Another major factor is the increasing global trade barriers. Post-Brexit frictions with the EU continue to add significant cost pressure to imported goods and services. Firms reported to the BCC that rising shipping and labour costs are putting pressure on their operations. Many said they are seeking financial assistance, tax incentives, or government support to help offset the costs and risks of exporting.

The BoE faces a dilemma: cutting interest rates too soon could cause inflation to spike again, while keeping rates higher for longer risks slowing growth, putting pressure on households and businesses. Given persistent inflation and geopolitical uncertainty, the BCC expects rates to remain at 4% through 2025, before easing gradually to 3.5% by the end of 2026.

The BoE’s approach also reflects how the UK differs from other major economies. While, the European Central Bank has already begun to ease its monetary policy, the US Federal Reserve has moved far more cautiously and is only now coming closer in line with its UK counterpart. The BoE’s decision to hold back underlines the impact of high inflation in an unpredictable economy.

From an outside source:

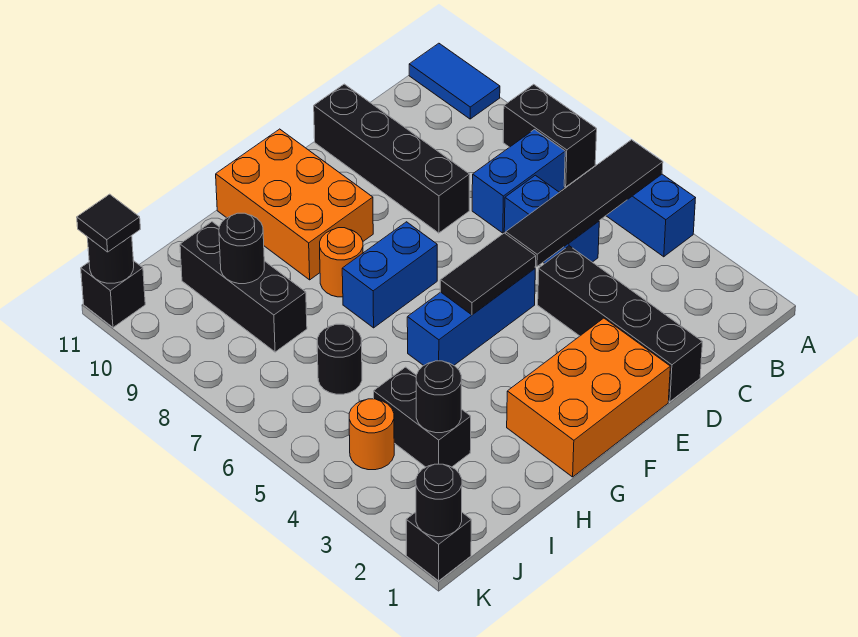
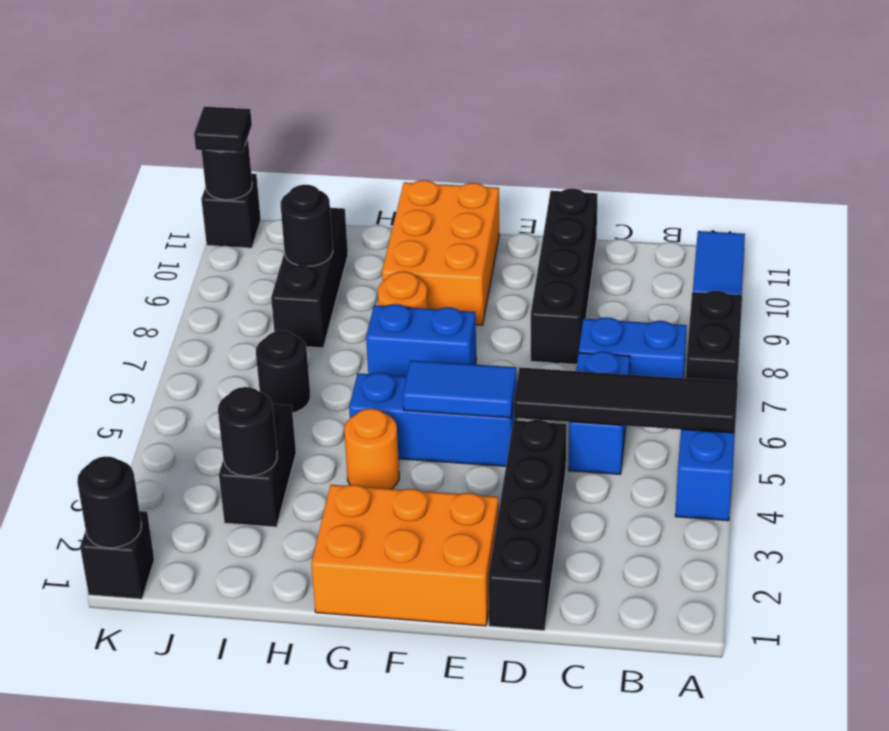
black 1x2 tile [440,233,536,315] -> blue 1x2 tile [403,360,517,418]
orange 1x1 round brick [349,399,394,470] -> orange 1x1 round brick moved to [344,409,399,489]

The BoE expects inflation to fall to close to 3% early next year before gradually returning towards to the 2% target over the subsequent year. That is broadly in line with BCC forecast which expects inflation to ease to 2.5% in Q4 2026 and 2.1% by the end of 2027.

Financial markets had previously priced in a modest interest rate reductions from this summer. However, the market now expects the BoE to prioritise bringing inflation under control before implementing significant further reductions.

High economic uncertainty remains, and the risks point in two directions:

  • Upside risks: inflation could rise again due to cost pressures from the Employment Rights Bill and potential tax rises in the upcoming UK Budget. Another energy price shock, caused by geopolitical tensions, along with ongoing trade frictions, could add to further push prices higher.
  • Downside risks: inflation could fall faster than expected if global demand for UK exports weakens, domestic spending slows as households tighten their budgets, or a stronger pound that makes imports cheaper.

The BoE now faces a balancing act – bringing inflation back to target without further weakening growth. Strong wage growth, and post-Brexit trade barriers suggest that bringing inflation back to target will remain a gradual process.

The Government must be ready for unexpected economic shocks. With global supply chains still vulnerable, ongoing geopolitical uncertainty, and persistent inflationary pressures, the UK economy faces significant exposure to instability. It is essential Government implements clear policies that help businesses adapt and remain resilient.

This month’s Budget will be crucial in charting the UK’s economic course. Further tax increases on business will hit growth. Unlocking the UK’s economy requires decisive action from Government to encourage exports, infrastructure, and AI adoption.